Il me lance un regard appuyé.


— Et tu ne t’enfuis pas en route.


— Je ne fuis pas, je réponds.


À l’intérieur, une petite voix commente :

Je ne saurais même pas où aller si je voulais le faire.


Tonton se renfonce dans sa chaise.


— Bien. Alors on fait comme ça.


Kaito et moi sortons quelques minutes plus tard.


Quand la porte se referme derrière nous, je sens encore sur ma nuque le poids du mot qu’ils n’ont pas prononcé à voix haute :


Danger.


L’après-midi arrive plus vite que prévu.


Ou alors c’est juste moi qui passe le temps en boucle entre :

“je suis dans le corps d’une renarde blanche”,

“des fanatique du dieu Soleil posent leurs pions autour de la ville”,

“on va confier mes crises à des religieux que je ne connais pas”.


À un moment, Kaito toque à ma porte.


— Prête ?


Je noue la ceinture de ma tenue, ajuste ma cape sur mes épaules, vérifie machinalement la position de mon épée. Autant avoir au moins l’illusion d’être prête.


— Autant que possible, je réponds.


Nous descendons ensemble. Le hall bruisse toujours de voix, mais cette fois, je ne m’y attarde pas.


On sort.


L’air extérieur sent la pierre chaude, le sel et le bois mouillé des quais.


Depuis la guilde, la ville se déploie en pente douce vers le port. Des maisons serrées les unes contre les autres, des toits de tuiles, des fumées qui montent en filets gris.


— On monte, annonce Kaito.


Mon corps sait déjà ce que ça veut dire.


Nous quittons les rues plus basses, celles où on entend encore les cris des marchands et le brouhaha des marins, pour commencer à grimper vers la ville haute.


Au fur et à mesure, le pavé devient plus régulier.

Les façades se font plus propres.

Les portes plus larges.


Je jette un regard en arrière.


Le port s’étale en contrebas : lignes de quais et silhouettes de navires. La mer, au-delà, reflète une lumière blanche un peu voilée.


— Cette ville… elle est toujours divisée comme ça ? je demande.


Kaito hoche la tête.


— Ville basse : docks, artisans, petites auberges. Ville haute : administrations, grandes maisons, temples.


Dans mon crâne, une autre question tourne.

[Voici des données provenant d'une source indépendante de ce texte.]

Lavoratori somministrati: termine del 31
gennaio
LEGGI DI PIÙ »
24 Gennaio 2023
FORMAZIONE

Je la laisse sortir, en essayant de paraître vague, comme quelqu’un qui révise des choses déjà apprises :


— Rappelle-moi… Les temples, ici… c’est surtout la Lune, non ?


Kaito me lance un regard de côté.


— Tu fais vraiment semblant d’écouter pendant les cours ou tu es en train d’inventer un nouveau type de migraine ?

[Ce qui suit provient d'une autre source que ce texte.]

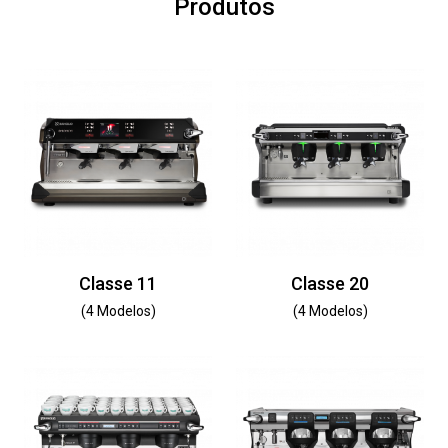
Produtos
Classe 11
Classe 20
(4 Modelos)
(4 Modelos)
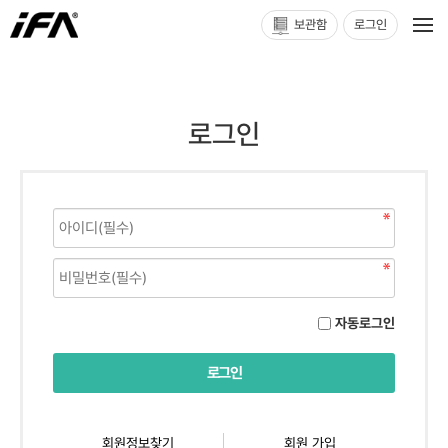
보관함
로그인
로그인
자동로그인
회원정보찾기
회원 가입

— Juste… rafraîchir, je marmonne.


Il soupire, mais répond quand même.


— Ici, Saeluna règne sur les toits.


Le nom me fait quelque chose dans la poitrine. Comme une note de musique que je reconnais sans savoir d’où. Ça sonne… juste. Rassurant, même.


— “Dame de la Nuit”, poursuit-il. Déesse de la Lune changeante, des cycles, des marées, des chemins entre la veille et le rêve.


Il désigne vaguement le ciel, même si la lumière du jour masque les astres.


— Dans cette région, presque toutes les grandes fêtes tournent autour d’elle. Le port vit au rythme des courants et des marées, alors ça aide.


Je hoche la tête, comme si ça m’était revenu.


— Et… le Soleil ?


Kaito serre légèrement la mâchoire.


— Helion.


Le mot claque un peu, comme s’il avait des arêtes.


— Frère de Saeluna, dans les histoires. Dieu de la lumière, des serments, de la vérité mise en plein jour.


Il marque une hésitation.


— On raconte qu’ils se sont querellés, il y a longtemps. Certains disent que c’est pour ça que le jour et la nuit se sont séparés pour de bon. D’autres que c’est de là que viennent les saisons : quand ils se tournent le dos, il fait plus froid.


Il hausse imperceptiblement les épaules.


— Ici, il a eu quelques autels privés, autrefois. Mais jamais de grand temple. La plupart des gens préfèrent une lumière qui laisse encore un peu de place à l’ombre.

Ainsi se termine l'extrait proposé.